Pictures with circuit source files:
----------

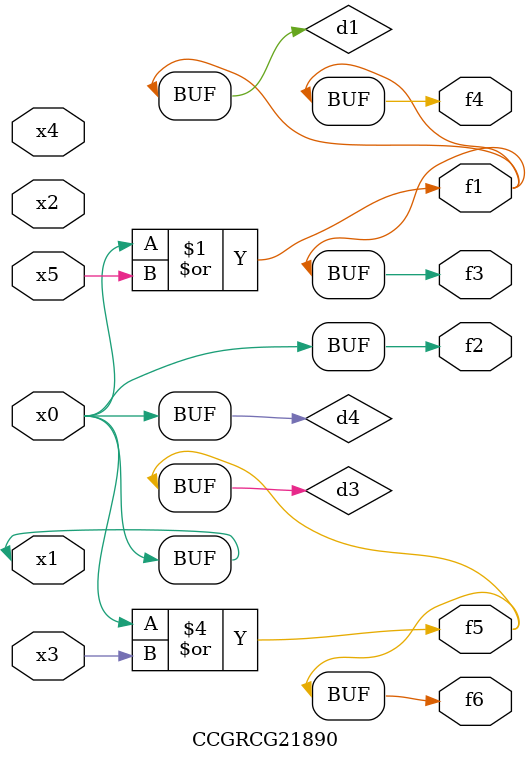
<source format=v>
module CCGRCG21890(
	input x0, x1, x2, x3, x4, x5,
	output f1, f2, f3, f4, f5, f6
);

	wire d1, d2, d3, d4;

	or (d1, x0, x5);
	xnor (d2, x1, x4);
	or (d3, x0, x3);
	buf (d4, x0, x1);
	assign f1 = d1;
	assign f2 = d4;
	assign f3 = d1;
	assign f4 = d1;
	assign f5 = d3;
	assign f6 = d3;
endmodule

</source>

----------

Without the pictures, give all the records above again exactly.

<source format=v>
module CCGRCG21890(
	input x0, x1, x2, x3, x4, x5,
	output f1, f2, f3, f4, f5, f6
);

	wire d1, d2, d3, d4;

	or (d1, x0, x5);
	xnor (d2, x1, x4);
	or (d3, x0, x3);
	buf (d4, x0, x1);
	assign f1 = d1;
	assign f2 = d4;
	assign f3 = d1;
	assign f4 = d1;
	assign f5 = d3;
	assign f6 = d3;
endmodule

</source>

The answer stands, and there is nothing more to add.